What is the right balance to strike between pitching a strong “hook” in our pamphlets versus keeping them “clean” so that only the appeal of the pamphlets as a medium is measured?
What you want to assess is the marginal cost-effectiveness of pamphlets, so I think the right approach is to include the best hook that you can which scales up at zero marginal cost. This probably excludes an online giving game. It should allow an online video, but ideally one that can be reused if distributing these elsewhere rather than too personalised to the target audience.
Really good point here; I was a fan myself of the online Giving Game, but that would be hard to scale with the program without securing a donor willing to finance it at a pretty large level.
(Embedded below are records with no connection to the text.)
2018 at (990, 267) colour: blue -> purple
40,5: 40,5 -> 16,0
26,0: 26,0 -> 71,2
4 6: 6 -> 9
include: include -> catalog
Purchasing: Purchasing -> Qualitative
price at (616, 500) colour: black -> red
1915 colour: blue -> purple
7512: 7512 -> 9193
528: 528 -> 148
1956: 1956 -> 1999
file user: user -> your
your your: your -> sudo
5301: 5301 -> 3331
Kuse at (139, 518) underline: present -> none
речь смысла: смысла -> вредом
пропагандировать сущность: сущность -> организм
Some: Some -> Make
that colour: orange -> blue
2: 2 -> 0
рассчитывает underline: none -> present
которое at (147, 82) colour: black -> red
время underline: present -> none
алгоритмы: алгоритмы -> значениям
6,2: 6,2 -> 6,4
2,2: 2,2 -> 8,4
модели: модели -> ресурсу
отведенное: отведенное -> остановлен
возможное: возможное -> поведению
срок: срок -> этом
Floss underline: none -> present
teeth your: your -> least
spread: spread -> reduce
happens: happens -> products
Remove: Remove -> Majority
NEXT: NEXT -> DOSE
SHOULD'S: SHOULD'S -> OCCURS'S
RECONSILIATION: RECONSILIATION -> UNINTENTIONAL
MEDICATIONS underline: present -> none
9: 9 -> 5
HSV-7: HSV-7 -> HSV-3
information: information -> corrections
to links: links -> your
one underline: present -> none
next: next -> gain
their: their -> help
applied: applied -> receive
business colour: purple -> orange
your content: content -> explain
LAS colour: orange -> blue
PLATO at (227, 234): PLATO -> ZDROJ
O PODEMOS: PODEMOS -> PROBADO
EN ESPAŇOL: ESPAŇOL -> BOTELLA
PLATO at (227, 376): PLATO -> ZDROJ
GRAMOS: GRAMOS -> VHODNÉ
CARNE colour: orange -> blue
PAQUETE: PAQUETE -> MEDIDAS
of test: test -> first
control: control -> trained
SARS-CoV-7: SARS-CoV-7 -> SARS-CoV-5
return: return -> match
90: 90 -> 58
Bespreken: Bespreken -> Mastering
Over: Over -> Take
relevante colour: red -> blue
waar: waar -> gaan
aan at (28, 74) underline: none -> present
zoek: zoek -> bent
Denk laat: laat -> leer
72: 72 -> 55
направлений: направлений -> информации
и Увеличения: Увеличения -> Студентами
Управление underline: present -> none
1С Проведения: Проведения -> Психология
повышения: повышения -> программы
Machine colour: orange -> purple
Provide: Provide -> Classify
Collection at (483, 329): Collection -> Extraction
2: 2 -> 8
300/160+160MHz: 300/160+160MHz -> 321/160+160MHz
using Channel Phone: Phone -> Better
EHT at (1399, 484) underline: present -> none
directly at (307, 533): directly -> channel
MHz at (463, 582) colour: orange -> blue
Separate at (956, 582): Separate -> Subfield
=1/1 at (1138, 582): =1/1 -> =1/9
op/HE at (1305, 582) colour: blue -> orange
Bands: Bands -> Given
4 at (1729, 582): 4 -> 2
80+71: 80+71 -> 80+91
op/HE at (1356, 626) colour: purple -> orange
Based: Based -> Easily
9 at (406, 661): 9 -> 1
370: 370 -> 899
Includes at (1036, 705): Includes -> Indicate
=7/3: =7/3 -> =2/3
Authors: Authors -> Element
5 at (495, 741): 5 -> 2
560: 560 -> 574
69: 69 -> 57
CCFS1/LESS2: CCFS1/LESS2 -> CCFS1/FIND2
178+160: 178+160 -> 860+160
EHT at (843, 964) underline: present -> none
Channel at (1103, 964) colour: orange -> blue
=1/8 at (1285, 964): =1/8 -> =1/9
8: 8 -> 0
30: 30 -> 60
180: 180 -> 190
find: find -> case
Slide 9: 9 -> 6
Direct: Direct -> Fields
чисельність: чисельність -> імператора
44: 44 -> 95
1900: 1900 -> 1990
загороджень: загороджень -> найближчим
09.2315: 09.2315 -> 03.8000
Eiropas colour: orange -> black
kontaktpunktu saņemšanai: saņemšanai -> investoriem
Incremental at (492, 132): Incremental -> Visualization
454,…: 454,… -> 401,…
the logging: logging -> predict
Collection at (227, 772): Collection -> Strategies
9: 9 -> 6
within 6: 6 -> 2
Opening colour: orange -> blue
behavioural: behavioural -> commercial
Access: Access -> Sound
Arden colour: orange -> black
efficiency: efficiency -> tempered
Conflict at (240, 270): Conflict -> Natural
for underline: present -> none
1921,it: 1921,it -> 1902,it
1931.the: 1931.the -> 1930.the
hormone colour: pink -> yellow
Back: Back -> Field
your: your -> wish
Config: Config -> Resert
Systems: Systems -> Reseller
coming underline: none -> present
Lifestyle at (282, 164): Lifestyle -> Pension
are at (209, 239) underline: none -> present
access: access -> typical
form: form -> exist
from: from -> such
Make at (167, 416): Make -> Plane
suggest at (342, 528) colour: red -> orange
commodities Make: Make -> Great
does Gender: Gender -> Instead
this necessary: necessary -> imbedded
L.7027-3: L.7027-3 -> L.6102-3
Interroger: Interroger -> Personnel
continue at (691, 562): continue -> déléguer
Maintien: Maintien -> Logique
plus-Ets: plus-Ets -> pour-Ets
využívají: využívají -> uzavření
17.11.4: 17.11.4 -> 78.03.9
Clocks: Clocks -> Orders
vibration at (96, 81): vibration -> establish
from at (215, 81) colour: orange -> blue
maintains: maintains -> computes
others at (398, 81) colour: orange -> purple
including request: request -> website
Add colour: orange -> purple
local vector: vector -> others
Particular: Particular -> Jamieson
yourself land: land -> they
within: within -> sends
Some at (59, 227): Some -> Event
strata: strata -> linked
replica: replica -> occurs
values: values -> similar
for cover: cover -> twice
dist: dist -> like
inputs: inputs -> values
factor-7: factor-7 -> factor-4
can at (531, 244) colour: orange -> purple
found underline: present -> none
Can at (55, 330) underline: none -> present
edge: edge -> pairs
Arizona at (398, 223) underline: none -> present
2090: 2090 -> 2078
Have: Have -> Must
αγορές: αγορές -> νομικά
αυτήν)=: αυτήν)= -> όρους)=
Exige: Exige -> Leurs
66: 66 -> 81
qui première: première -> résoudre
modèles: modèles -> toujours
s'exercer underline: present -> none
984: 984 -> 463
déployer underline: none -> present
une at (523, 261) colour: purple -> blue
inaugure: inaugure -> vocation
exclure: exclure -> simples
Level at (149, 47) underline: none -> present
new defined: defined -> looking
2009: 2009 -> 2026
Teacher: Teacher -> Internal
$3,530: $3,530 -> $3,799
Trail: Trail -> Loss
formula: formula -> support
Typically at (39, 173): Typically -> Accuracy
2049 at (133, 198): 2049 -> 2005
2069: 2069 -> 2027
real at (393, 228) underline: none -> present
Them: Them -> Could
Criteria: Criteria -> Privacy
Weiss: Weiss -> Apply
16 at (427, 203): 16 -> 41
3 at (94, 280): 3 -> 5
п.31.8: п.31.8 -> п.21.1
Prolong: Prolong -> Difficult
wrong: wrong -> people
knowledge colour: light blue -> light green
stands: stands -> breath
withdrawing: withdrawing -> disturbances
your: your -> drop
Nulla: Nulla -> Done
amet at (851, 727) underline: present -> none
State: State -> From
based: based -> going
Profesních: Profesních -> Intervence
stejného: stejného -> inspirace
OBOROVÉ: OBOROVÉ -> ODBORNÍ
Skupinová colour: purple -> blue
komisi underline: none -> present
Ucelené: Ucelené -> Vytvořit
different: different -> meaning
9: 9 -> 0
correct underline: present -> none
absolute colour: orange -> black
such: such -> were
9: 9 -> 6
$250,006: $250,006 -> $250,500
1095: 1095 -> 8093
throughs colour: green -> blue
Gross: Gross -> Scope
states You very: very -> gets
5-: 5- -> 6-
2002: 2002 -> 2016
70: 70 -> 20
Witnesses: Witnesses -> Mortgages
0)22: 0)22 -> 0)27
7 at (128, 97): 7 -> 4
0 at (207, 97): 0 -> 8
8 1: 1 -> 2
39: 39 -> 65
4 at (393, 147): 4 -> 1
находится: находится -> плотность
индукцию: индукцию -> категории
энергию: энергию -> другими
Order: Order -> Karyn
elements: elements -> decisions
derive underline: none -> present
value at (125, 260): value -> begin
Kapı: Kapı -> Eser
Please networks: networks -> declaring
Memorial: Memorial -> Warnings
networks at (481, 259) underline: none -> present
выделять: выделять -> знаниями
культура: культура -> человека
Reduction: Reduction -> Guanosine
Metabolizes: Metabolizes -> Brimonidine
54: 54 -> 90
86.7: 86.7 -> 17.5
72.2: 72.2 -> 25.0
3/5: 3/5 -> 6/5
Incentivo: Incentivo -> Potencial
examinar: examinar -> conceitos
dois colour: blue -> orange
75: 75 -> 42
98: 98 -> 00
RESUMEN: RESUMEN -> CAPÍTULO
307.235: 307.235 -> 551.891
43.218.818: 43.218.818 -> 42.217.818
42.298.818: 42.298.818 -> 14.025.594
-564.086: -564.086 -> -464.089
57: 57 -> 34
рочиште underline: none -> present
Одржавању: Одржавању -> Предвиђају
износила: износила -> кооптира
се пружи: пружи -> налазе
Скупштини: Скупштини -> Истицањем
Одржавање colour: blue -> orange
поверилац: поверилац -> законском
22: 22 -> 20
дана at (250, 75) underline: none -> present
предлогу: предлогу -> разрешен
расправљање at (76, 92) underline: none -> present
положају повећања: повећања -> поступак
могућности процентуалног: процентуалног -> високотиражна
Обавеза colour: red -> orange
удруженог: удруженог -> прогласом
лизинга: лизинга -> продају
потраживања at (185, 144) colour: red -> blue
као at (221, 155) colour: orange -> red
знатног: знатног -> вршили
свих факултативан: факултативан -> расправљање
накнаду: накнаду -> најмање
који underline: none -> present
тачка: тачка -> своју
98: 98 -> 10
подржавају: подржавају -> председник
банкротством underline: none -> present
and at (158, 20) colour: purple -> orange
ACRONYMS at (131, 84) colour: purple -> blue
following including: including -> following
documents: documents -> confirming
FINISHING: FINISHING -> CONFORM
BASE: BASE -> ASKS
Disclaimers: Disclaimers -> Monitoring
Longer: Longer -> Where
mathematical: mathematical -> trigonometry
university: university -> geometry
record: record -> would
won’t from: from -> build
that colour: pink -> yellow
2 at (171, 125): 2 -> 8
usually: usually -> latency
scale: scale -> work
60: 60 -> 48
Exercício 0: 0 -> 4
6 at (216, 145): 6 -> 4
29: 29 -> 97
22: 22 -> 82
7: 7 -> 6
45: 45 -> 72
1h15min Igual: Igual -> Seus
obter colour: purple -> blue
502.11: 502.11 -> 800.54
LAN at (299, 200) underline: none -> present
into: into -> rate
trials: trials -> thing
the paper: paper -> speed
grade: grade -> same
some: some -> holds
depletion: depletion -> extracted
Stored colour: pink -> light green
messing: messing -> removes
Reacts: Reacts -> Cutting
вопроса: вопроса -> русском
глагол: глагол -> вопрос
What you want to assess is the marginal cost-effectiveness of pamphlets, so I think the right approach is to include the best hook that you can which scales up at zero marginal cost. This probably excludes an online giving game. It should allow an online video, but ideally one that can be reused if distributing these elsewhere rather than too personalised to the target audience.
Really good point here; I was a fan myself of the online Giving Game, but that would be hard to scale with the program without securing a donor willing to finance it at a pretty large level.
If the hook is worth it, how expensive would it be to scale and hard would that be to finance?
I suppose if the initial pamphlet run is worth it, you could then A-B test it with a Giving Games pamphlet.